8. Fresher Might Be Better
A new study suggests the live birth rate is higher when using fresh eggs: In a given cycle, a live birth was 19 percent more likely if the egg was fresh (as in just harvested from a woman’s body), not frozen and thawed.

9. You Don’t Have to Use the Eggs
Donor eggs can last at least 10 years in deep freeze. But if you decide not to thaw the eggs you’ve banked and no longer want to pursue motherhood, they’re yours to do with what you wish. Some women donate them to other women or couples, “or they have them destroyed by clinic staff,” says Anderson.

10. The Cost Is Steep
Depending on the clinic, you’re looking at a price tag of $8,000 to $10,000, plus $100 to $400 per year for a storage fee, says Anderson.

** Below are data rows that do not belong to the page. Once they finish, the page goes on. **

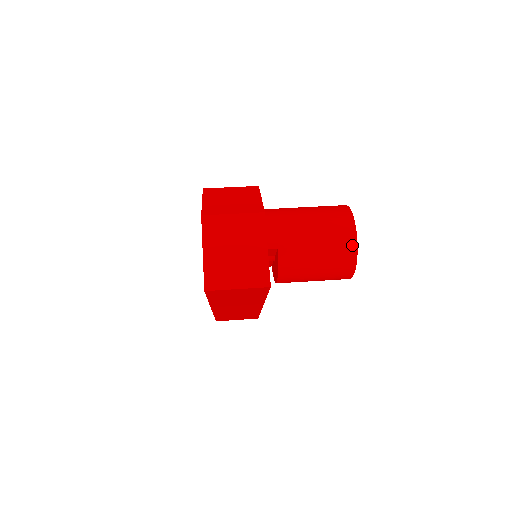
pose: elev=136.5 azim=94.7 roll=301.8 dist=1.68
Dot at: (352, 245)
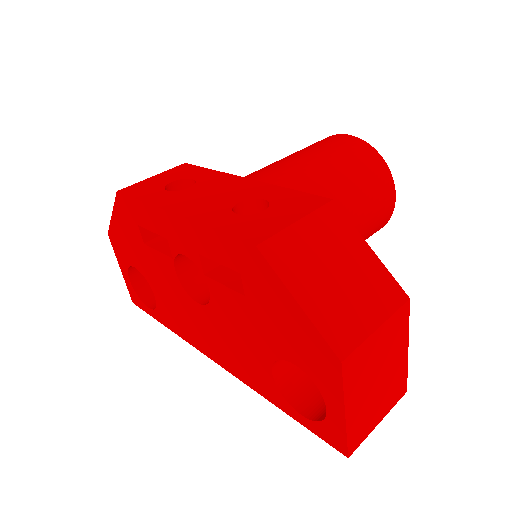
Dot at: (388, 217)
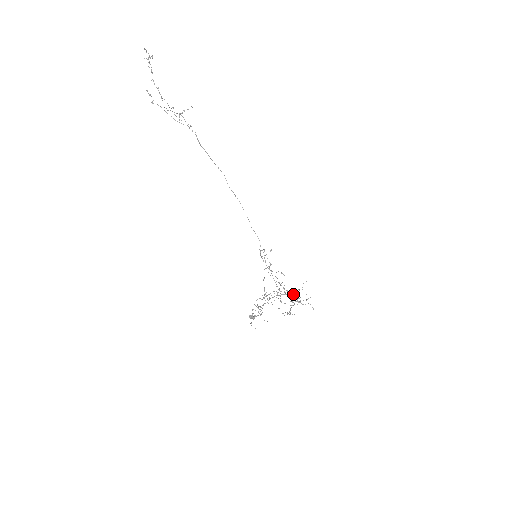
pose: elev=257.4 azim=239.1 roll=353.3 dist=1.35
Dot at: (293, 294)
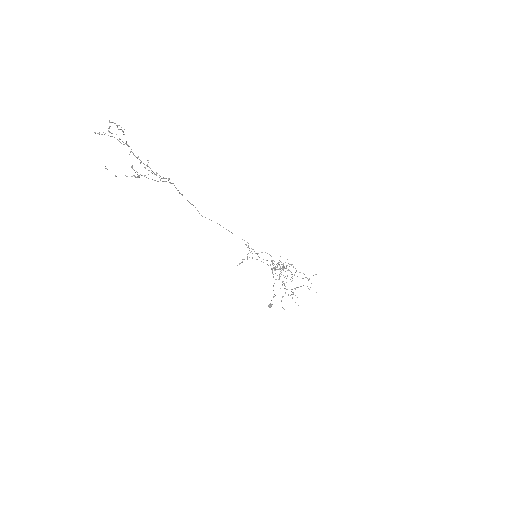
Dot at: occluded
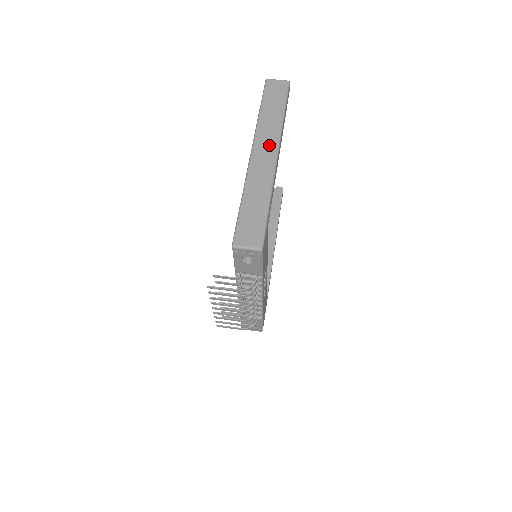
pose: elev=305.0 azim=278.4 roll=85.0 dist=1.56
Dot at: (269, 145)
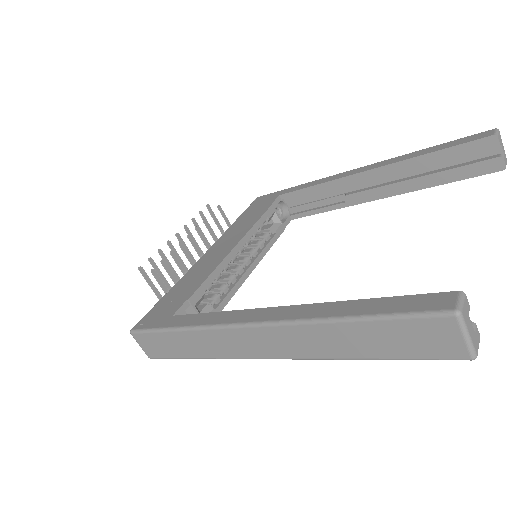
Dot at: (276, 348)
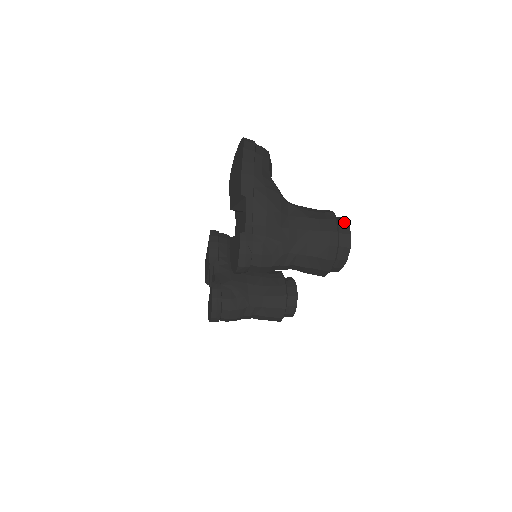
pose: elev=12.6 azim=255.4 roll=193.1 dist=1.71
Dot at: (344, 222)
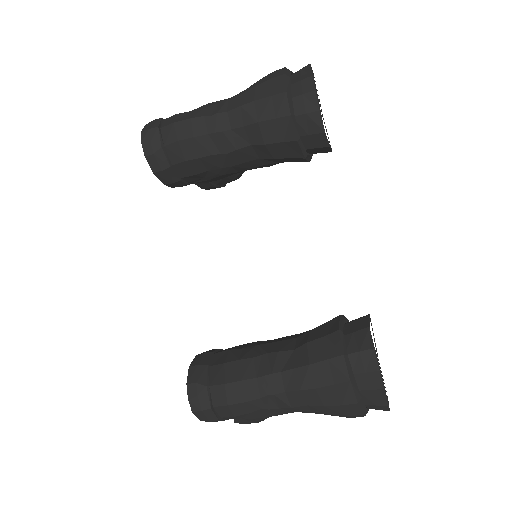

Unfortunately, many insurance policies don’t cover the fees—unless you’re a lucky desk jockey at Facebook, Google, or another company that fully pays for the procedure.

11. Not Everyone Thinks It’s a Great Idea
For women who know they want a family one day, egg freezing can be a way to postpone baby-making until your life is more in sync with motherhood. But that’s not the way everyone sees it. In 2012, the American Society for Reproductive Medicine (ASRM) removed the “experimental” label that had been attached to the procedure and endorsed it—but only for women undergoing chemotherapy or dealing with another fertility-threatening illness or treatment. The ASRM still does not advocate egg freezing for women who are otherwise healthy, because not enough data has been collected to determine potential health risks. The American College of Obstetrics and Gynecology also warns that not enough research has explored whether developmental issues of kids born via egg freezing are caused by the egg-freezing procedure itself.